== The problem ==
Copy the lines below with every "Wayfair" replaced by "Overstock", changing nothing else. Leave the pictures out of your answer.
------
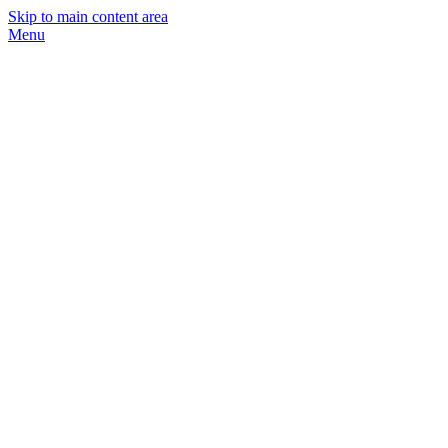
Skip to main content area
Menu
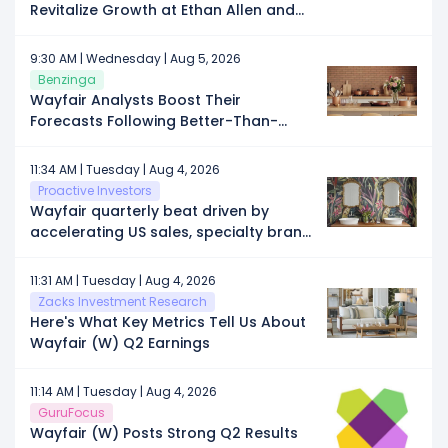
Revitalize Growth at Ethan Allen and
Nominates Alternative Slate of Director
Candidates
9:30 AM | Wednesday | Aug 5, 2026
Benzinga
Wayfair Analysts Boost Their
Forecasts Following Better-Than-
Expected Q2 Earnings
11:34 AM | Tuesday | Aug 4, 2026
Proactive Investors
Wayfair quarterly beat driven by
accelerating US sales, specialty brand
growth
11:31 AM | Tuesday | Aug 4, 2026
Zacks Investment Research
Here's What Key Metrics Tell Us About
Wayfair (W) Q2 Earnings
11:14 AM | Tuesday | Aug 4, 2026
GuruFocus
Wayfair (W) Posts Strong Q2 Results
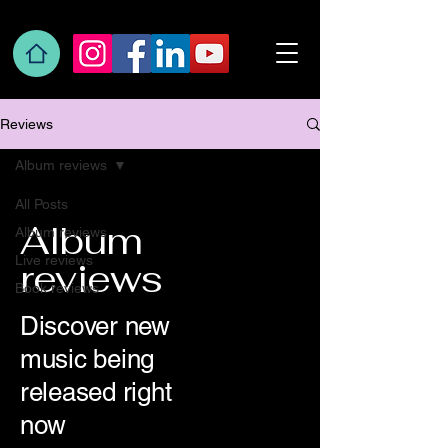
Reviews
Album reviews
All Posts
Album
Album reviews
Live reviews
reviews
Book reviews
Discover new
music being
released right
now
------
== Solved exercise ==
Skip to main content area
Menu
Revitalize Growth at Ethan Allen and
Nominates Alternative Slate of Director
Candidates
9:30 AM | Wednesday | Aug 5, 2026
Benzinga
Overstock Analysts Boost Their
Forecasts Following Better-Than-
Expected Q2 Earnings
11:34 AM | Tuesday | Aug 4, 2026
Proactive Investors
Overstock quarterly beat driven by
accelerating US sales, specialty brand
growth
11:31 AM | Tuesday | Aug 4, 2026
Zacks Investment Research
Here's What Key Metrics Tell Us About
Overstock (W) Q2 Earnings
11:14 AM | Tuesday | Aug 4, 2026
GuruFocus
Overstock (W) Posts Strong Q2 Results
Reviews
Album reviews
All Posts
Album
Album reviews
Live reviews
reviews
Book reviews
Discover new
music being
released right
now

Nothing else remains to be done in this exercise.